Problem description: Reproduce the part of the oral health article that starts at the words "These changes were" and stops after "Health Collaborative (NCOHC).".

Exercise text:
A Reason to Smile. A Reason to Do More.
November 2, 2021
This summer, Senate Bill 146 (SB 146) was signed into law, a significant step toward creating a better oral health care system in North Carolina. It was a long time coming, yet it’s also just a single milestone on a much longer journey to ensure everyone in North Carolina has access to quality, affordable oral health care.
To achieve this longer-term goal, we will have to do oral health differently — particularly by meeting patients where they are and increasing access to preventive services and the providers who deliver them. Two specific components of SB 146 go a long way to making care available outside the dental office (which many have difficulty accessing) while still ensuring patients have a dental home:
- Formalizing the practice of exam by teledentistry — allowing a hygienist caring for patients where they are (in a school or other community setting, for example) to collect x-rays, photos, and other needed diagnostic information. This information is then used by a dentist working at a “distant” location from the patient, such as in their dental practice, to evaluate and examine the patient remotely.
- Streamlining rules for public health hygienists — creating new opportunities to deliver preventive care in schools and other community-based settings in underserved areas.
These changes were achieved thanks to the persistence of committed partners, including lawmakers, dentists, hygienists, and advocates such as the North Carolina Oral Health Collaborative (NCOHC).
We have been part of this campaign for accessible, affordable oral health care for nearly a decade. Our foundation began focusing on oral health in 2013. At that point, in partnership with the State’s Office of Rural Health, the Oral Health Section of the Division of Public Health, and Division of Medicaid Assistance, we supported a task force — convened by the NC Institute of Medicine — that made policy recommendations to increase access to preventive oral health care among children enrolled in Medicaid.
Although only two of the 14 taskforce recommendations were fully implemented as of 2020, the legacy of the collaboration lives on in 2021’s Senate Bill 146 and other endeavors. Leadership by task force members and others has resulted in some significant changes since 2013, including many that weren’t even envisioned then:
- NC Medicaid has changed payment policy to cover teledentistry and increase access to re-mineralizing treatments, including Silver Diamine Fluoride
- The North Carolina Dental Society (NCDS) has convened a Council on Oral Health and Prevention, with active work groups on school-based care, teledentistry, and special needs dentistry
- Our state’s dental schools have convened symposia focused on teledentistry
- NCOHC has grown from a dozen-person workgroup to a network of more than 200 advocates from a variety of professional backgrounds and lived experiences that has become a leading voice on oral health in the state with a policy agenda of its own
While all of this is significant, there is much more to be done. These policy changes mark the beginning of our work together, not the end.

Lens distortion estimation data
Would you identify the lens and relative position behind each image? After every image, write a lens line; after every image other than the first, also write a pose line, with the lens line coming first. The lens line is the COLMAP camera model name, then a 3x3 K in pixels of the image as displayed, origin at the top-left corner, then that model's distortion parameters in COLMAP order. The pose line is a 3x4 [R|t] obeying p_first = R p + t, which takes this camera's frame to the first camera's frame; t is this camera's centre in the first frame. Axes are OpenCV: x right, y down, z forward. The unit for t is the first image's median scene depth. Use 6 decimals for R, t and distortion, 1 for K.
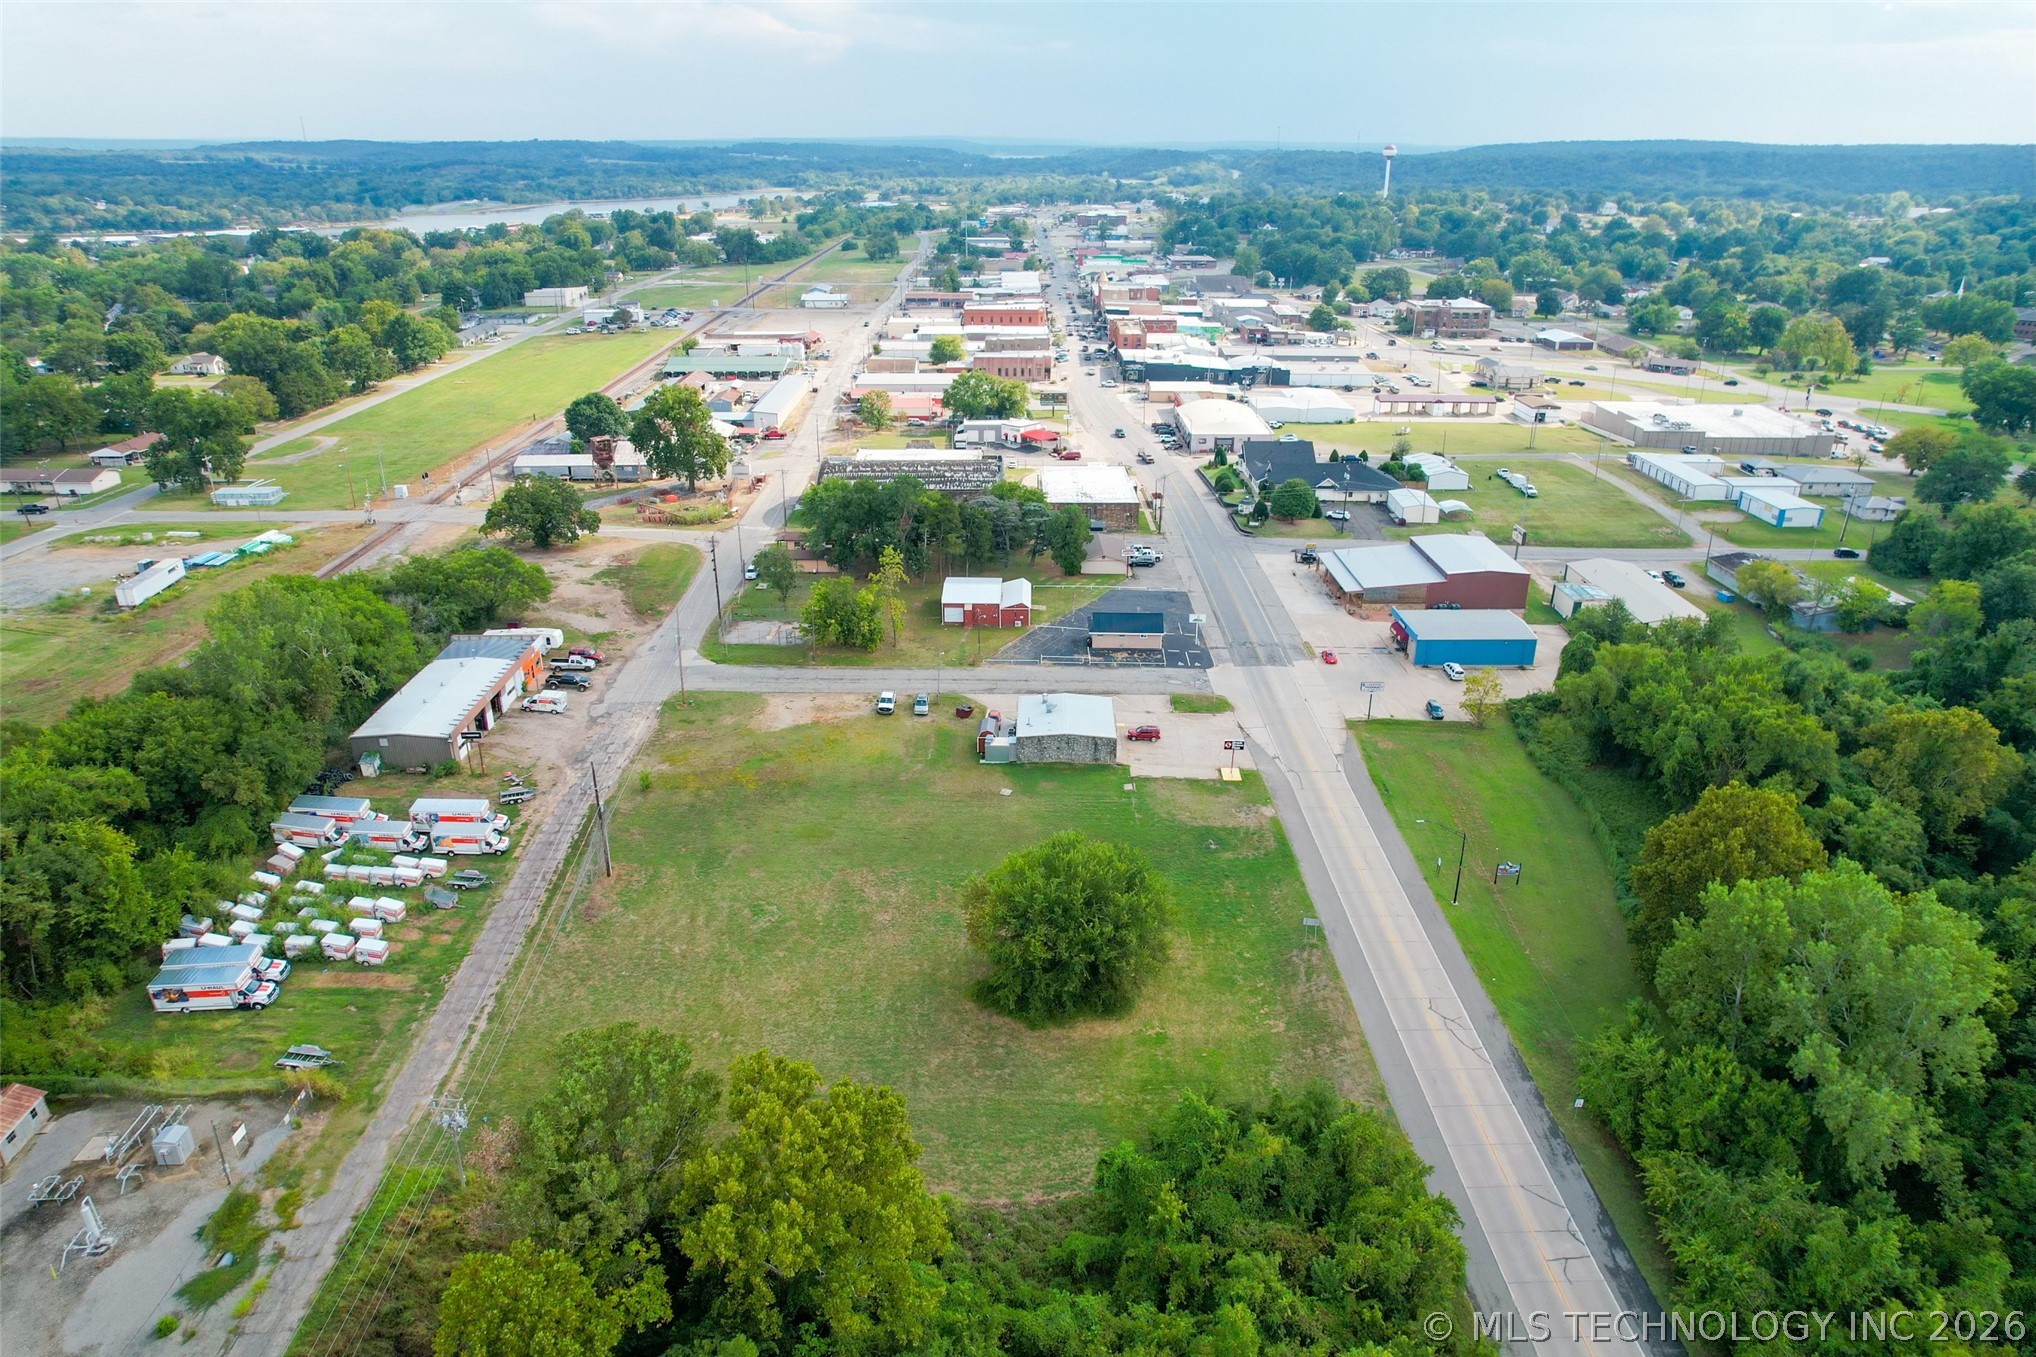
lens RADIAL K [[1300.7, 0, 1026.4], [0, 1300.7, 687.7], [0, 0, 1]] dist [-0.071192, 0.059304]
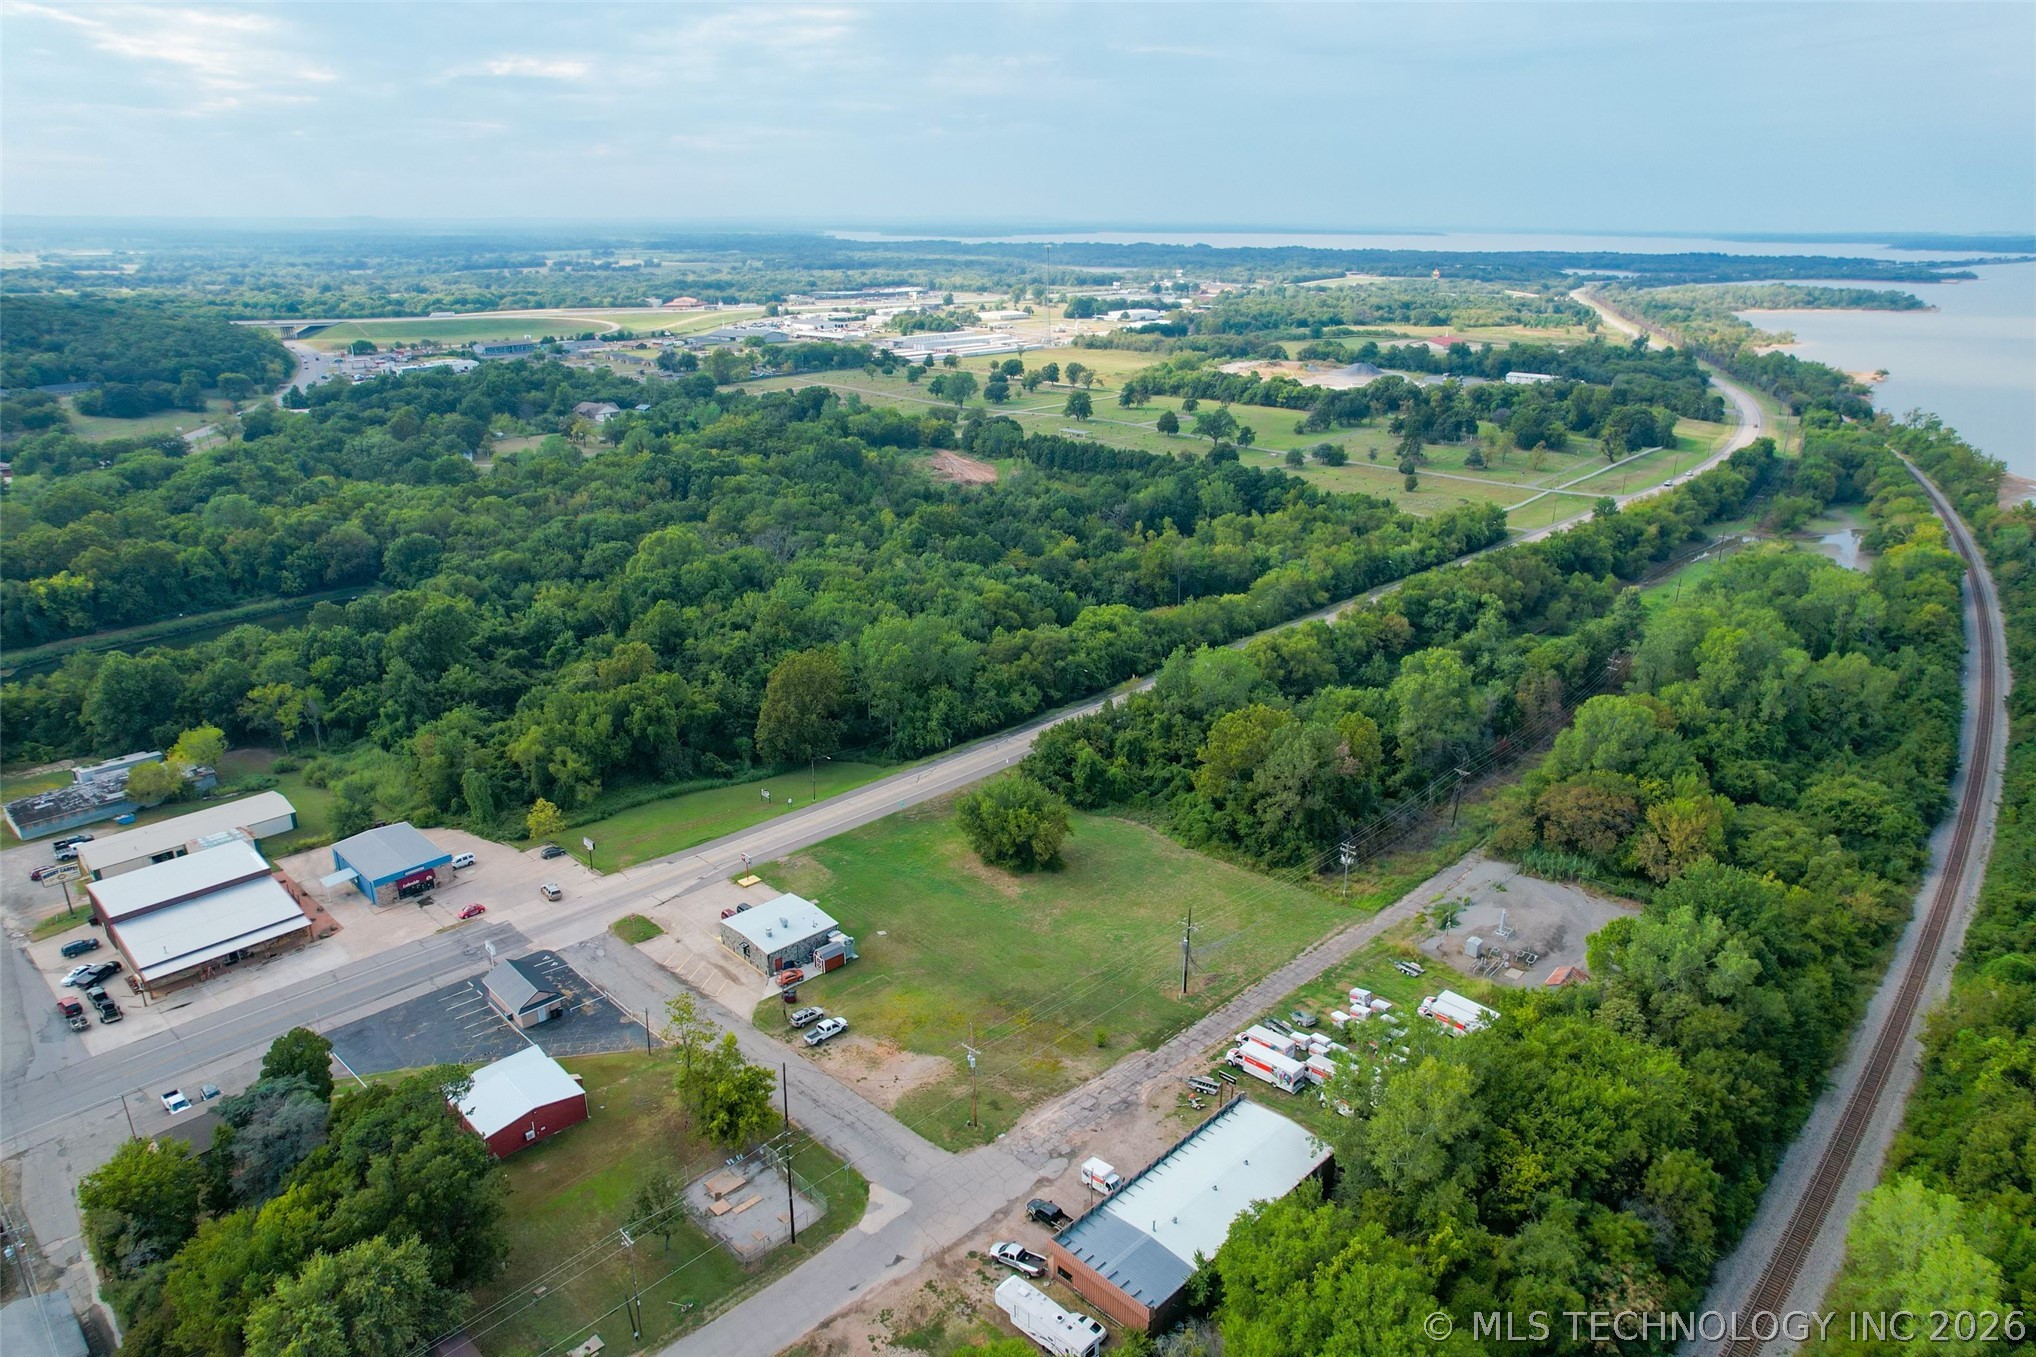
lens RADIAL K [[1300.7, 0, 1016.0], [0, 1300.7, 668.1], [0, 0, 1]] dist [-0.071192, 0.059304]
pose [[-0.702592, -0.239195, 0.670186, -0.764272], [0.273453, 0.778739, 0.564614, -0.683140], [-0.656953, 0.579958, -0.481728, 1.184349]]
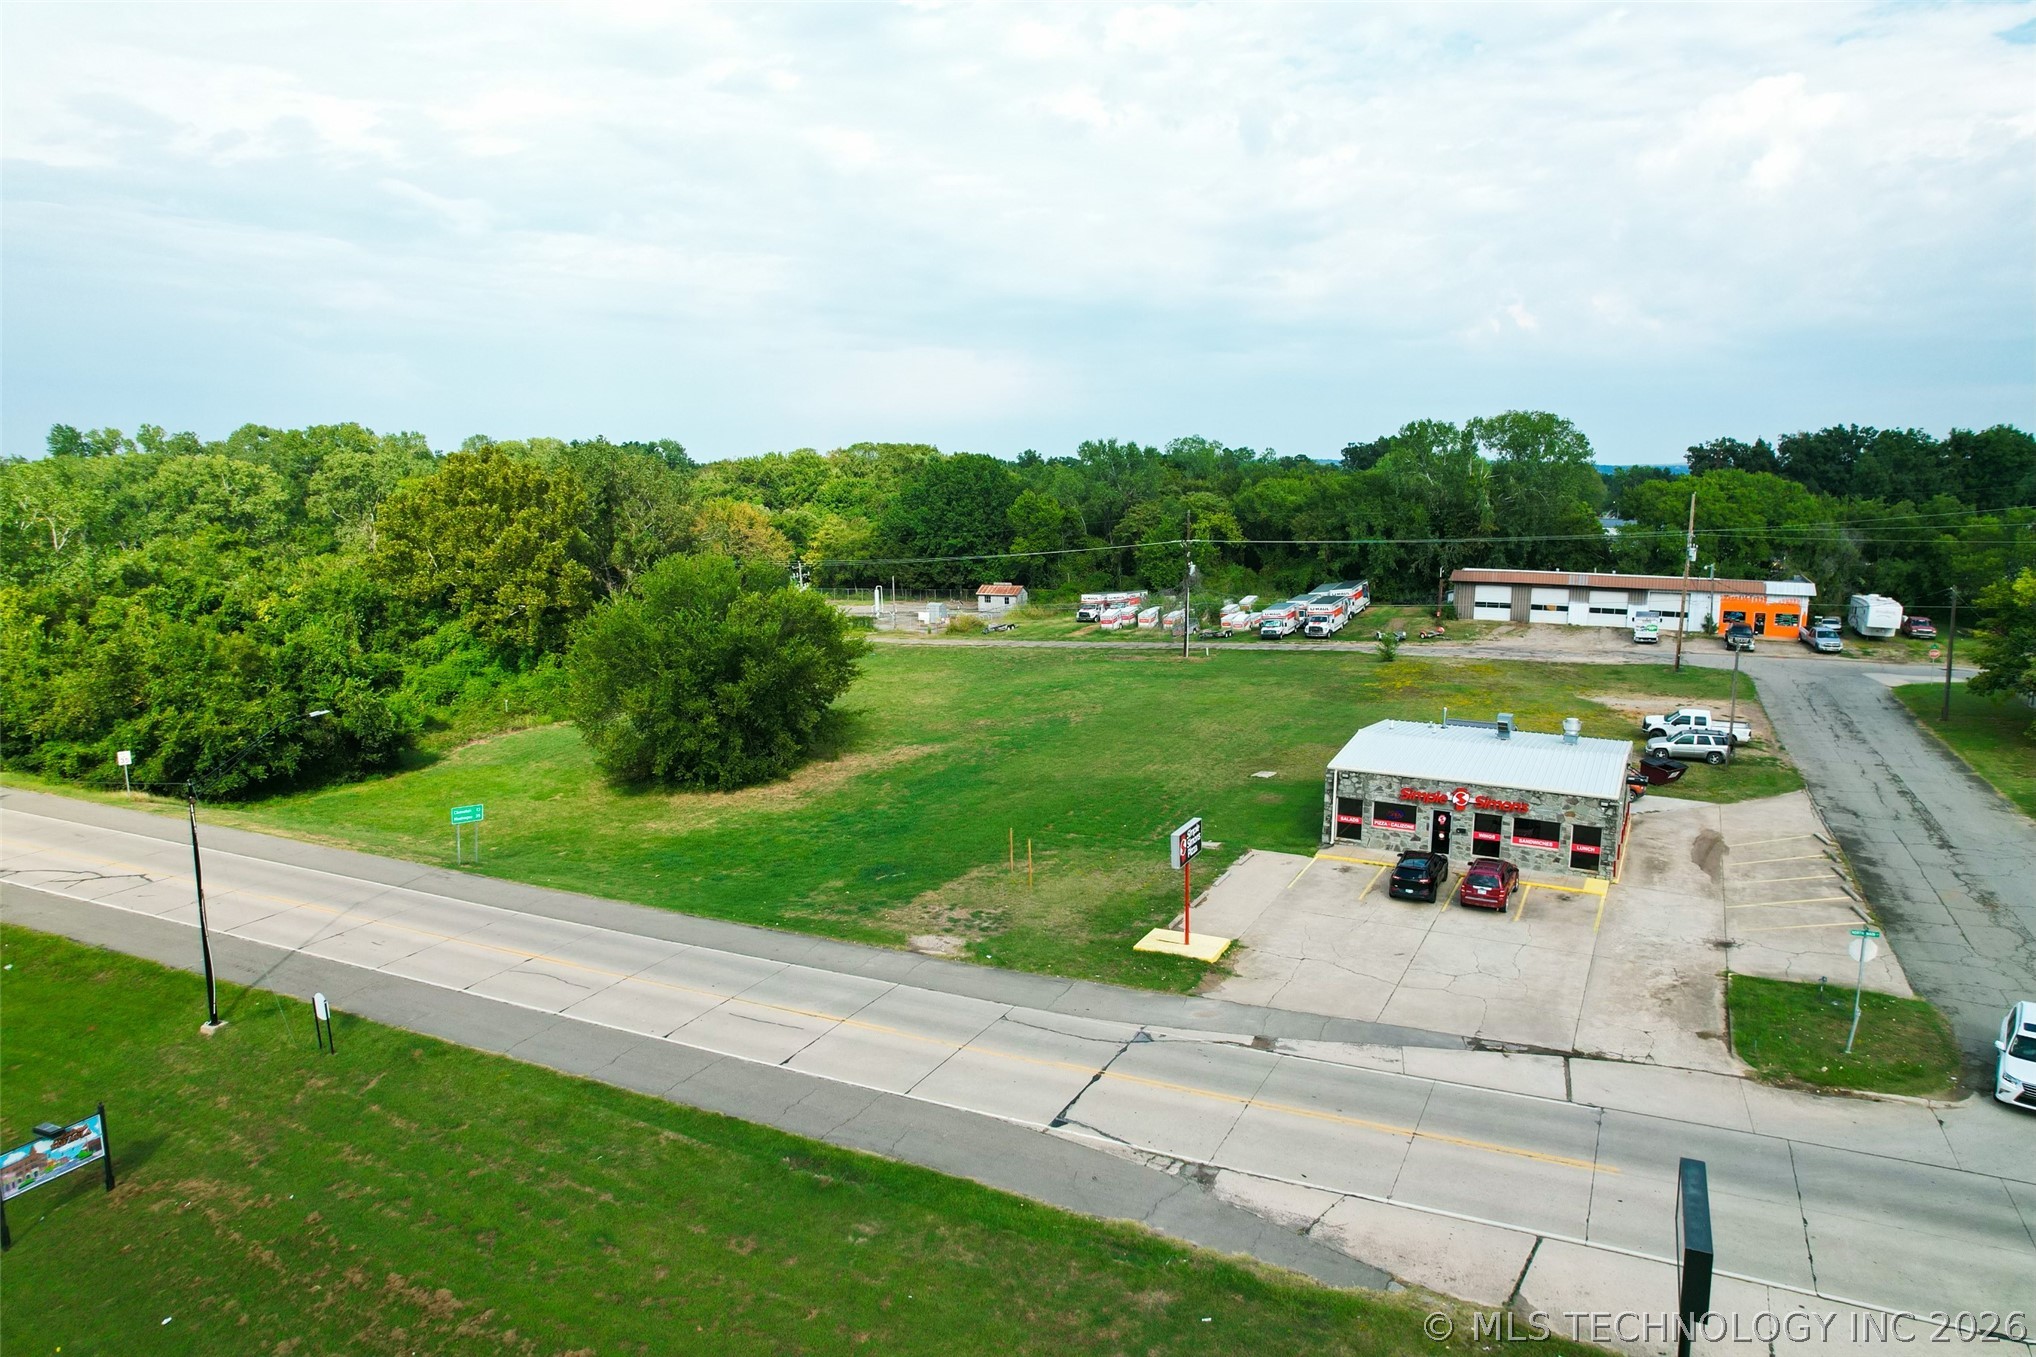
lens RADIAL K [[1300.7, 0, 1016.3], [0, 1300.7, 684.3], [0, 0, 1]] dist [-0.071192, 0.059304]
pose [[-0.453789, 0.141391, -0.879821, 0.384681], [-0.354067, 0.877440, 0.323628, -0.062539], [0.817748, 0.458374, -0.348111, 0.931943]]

Response area:
These changes were achieved thanks to the persistence of committed partners, including lawmakers, dentists, hygienists, and advocates such as the North Carolina Oral Health Collaborative (NCOHC).